-- Start of Given text --

The XmlTextReader class is used for fast, forward-only parsing without validation. It will check that documents are well-formed using a Document Type Definition (DTD), but it doesn’t use the DTD for validation. Forward-only parsing means that you parse the document from start to finish, and you can’t back up to reparse an earlier part of the document.
XmlValidatingReader implements a forward-only parser that provides more functionality than XmlTextReader, in particular, the ability to validate input using DTDs, W3C XML Schema Definition (XSD) schemas, or XDR schemas. Both XmlTextReader and XmlValidatingReader are derived from the abstract class XmlReader, which provides much of the basic functionality.
XmlTextWriter provides a fast, forward-only way to write XML to streams or files. The XML produced conforms to the W3C XML 1 specification, complete with namespace support.
XmlDocument implements the W3C Document Object Model (DOM), providing an in-memory representation of an XML document.
Let’s start by looking at how you can parse XML with the XmlTextReader class. XmlTextReader provides you with a way to parse XML data that minimizes resource usage by reading forward through the document, recognizing elements as it reads. Very little data is cached in memory, but the forward-only style has two main consequences. The first is that it isn’t possible to go back to an earlier point in the file without starting to read from the top again. The second consequence is slightly more subtle: elements are read and presented to you one by one, with no context. So, if you need to keep track of where an element occurs within the document structure, you’ll need to do it yourself. If either of these consequences sound like limitations to you, you might need to use the XmlDocument class, which is discussed in the “Using XmlDocument” section later in this module.
XmlTextReader uses a pull model, which means that you call a function to get the next node when you’re ready. This model is in contrast to the widely used SAX (Simple API for XML) API, which uses a push model, meaning that it fires events at callback functions that you provide. The following tables list the properties and methods of the XmlTextReader class. Again, XmlTextReader represents a reader that provides fast, non-cached, forward-only access to XML data. The following tables list the members exposed by the XmlTextReader type.

-- End of Given text --

[Problem 1] Reproduce the text on XML parsing classes word for word, in full.

-- Start of Input for this task --

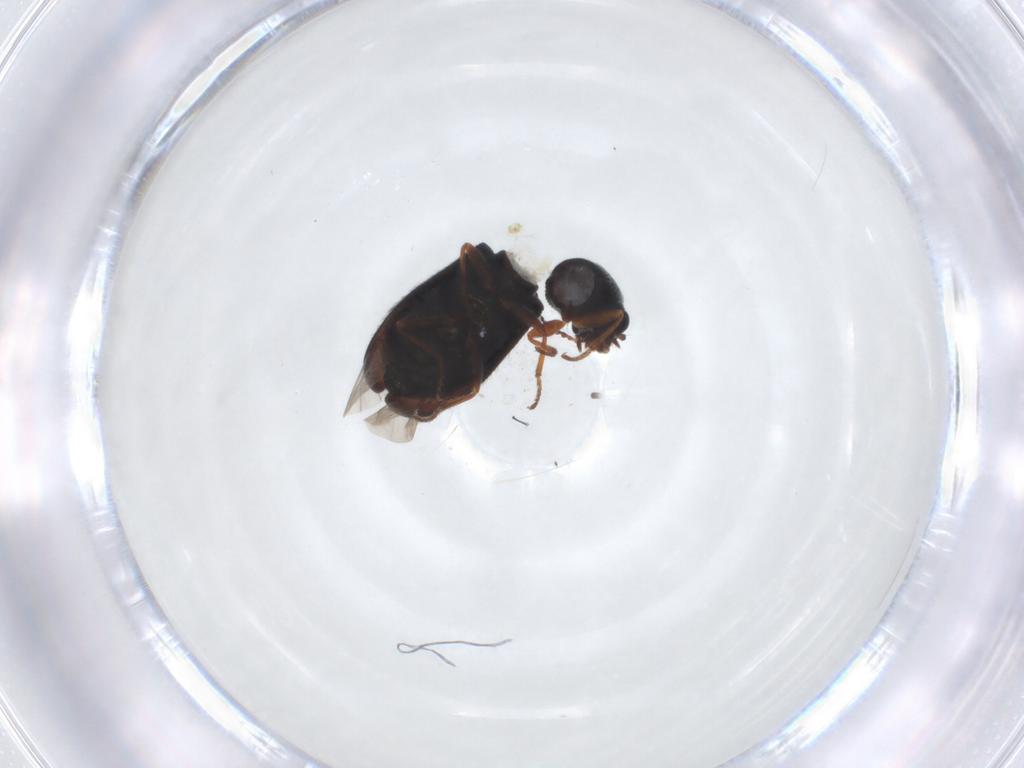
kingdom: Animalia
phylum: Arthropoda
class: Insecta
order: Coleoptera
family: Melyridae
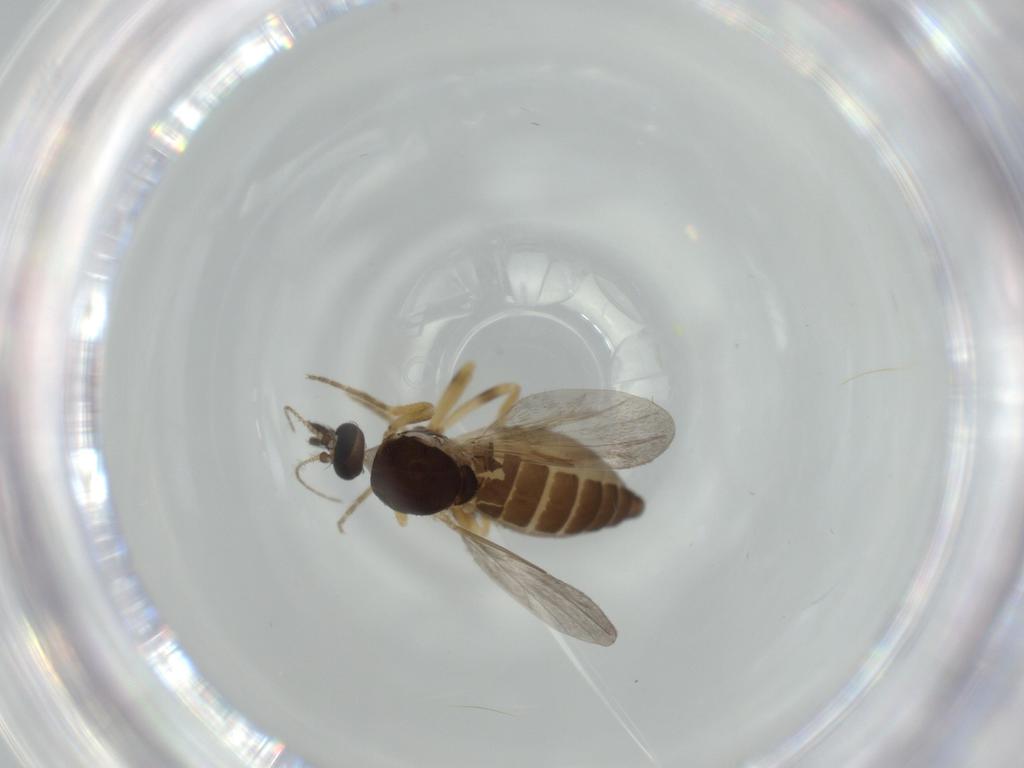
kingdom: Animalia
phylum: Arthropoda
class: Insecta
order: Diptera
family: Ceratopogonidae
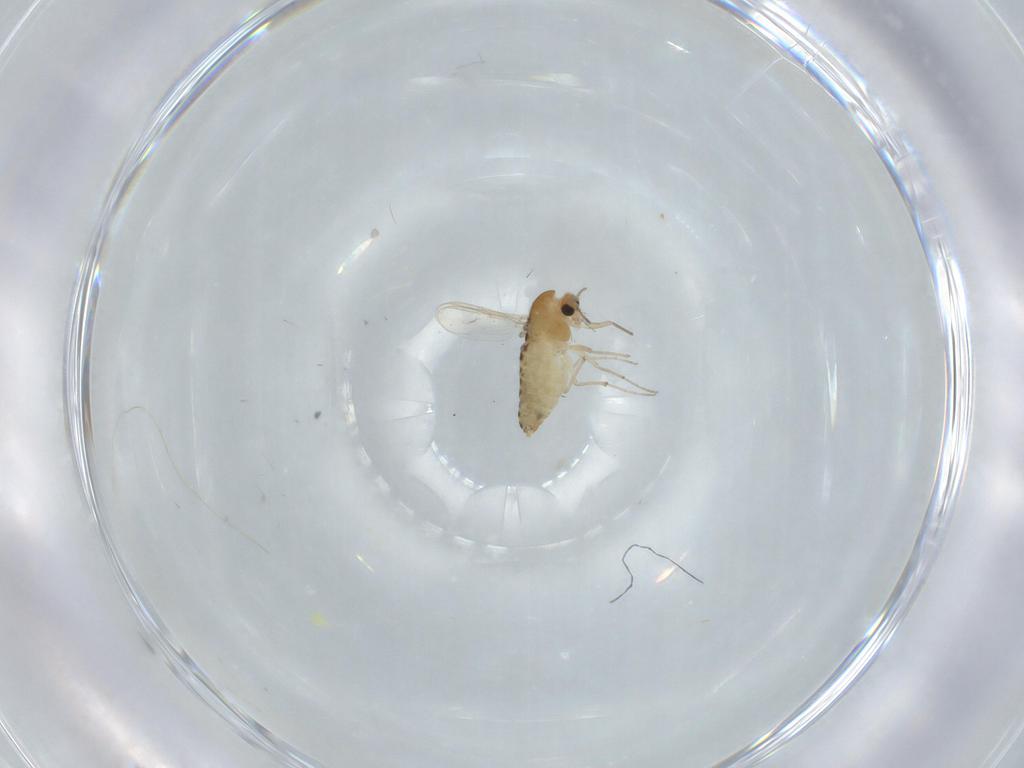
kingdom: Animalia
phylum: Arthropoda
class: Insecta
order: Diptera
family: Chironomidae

-- End of Input for this task --

[Problem 2] Rewrite all three records, replacing "order" with "ordo" wherever it occurs and leaving everything else unchanged. Omit the pictures from your answer.

[Full answer 1]
The XmlTextReader class is used for fast, forward-only parsing without validation. It will check that documents are well-formed using a Document Type Definition (DTD), but it doesn’t use the DTD for validation. Forward-only parsing means that you parse the document from start to finish, and you can’t back up to reparse an earlier part of the document.
XmlValidatingReader implements a forward-only parser that provides more functionality than XmlTextReader, in particular, the ability to validate input using DTDs, W3C XML Schema Definition (XSD) schemas, or XDR schemas. Both XmlTextReader and XmlValidatingReader are derived from the abstract class XmlReader, which provides much of the basic functionality.
XmlTextWriter provides a fast, forward-only way to write XML to streams or files. The XML produced conforms to the W3C XML 1 specification, complete with namespace support.
XmlDocument implements the W3C Document Object Model (DOM), providing an in-memory representation of an XML document.
Let’s start by looking at how you can parse XML with the XmlTextReader class. XmlTextReader provides you with a way to parse XML data that minimizes resource usage by reading forward through the document, recognizing elements as it reads. Very little data is cached in memory, but the forward-only style has two main consequences. The first is that it isn’t possible to go back to an earlier point in the file without starting to read from the top again. The second consequence is slightly more subtle: elements are read and presented to you one by one, with no context. So, if you need to keep track of where an element occurs within the document structure, you’ll need to do it yourself. If either of these consequences sound like limitations to you, you might need to use the XmlDocument class, which is discussed in the “Using XmlDocument” section later in this module.
XmlTextReader uses a pull model, which means that you call a function to get the next node when you’re ready. This model is in contrast to the widely used SAX (Simple API for XML) API, which uses a push model, meaning that it fires events at callback functions that you provide. The following tables list the properties and methods of the XmlTextReader class. Again, XmlTextReader represents a reader that provides fast, non-cached, forward-only access to XML data. The following tables list the members exposed by the XmlTextReader type.

[Full answer 2]
kingdom: Animalia
phylum: Arthropoda
class: Insecta
ordo: Coleoptera
family: Melyridae
kingdom: Animalia
phylum: Arthropoda
class: Insecta
ordo: Diptera
family: Ceratopogonidae
kingdom: Animalia
phylum: Arthropoda
class: Insecta
ordo: Diptera
family: Chironomidae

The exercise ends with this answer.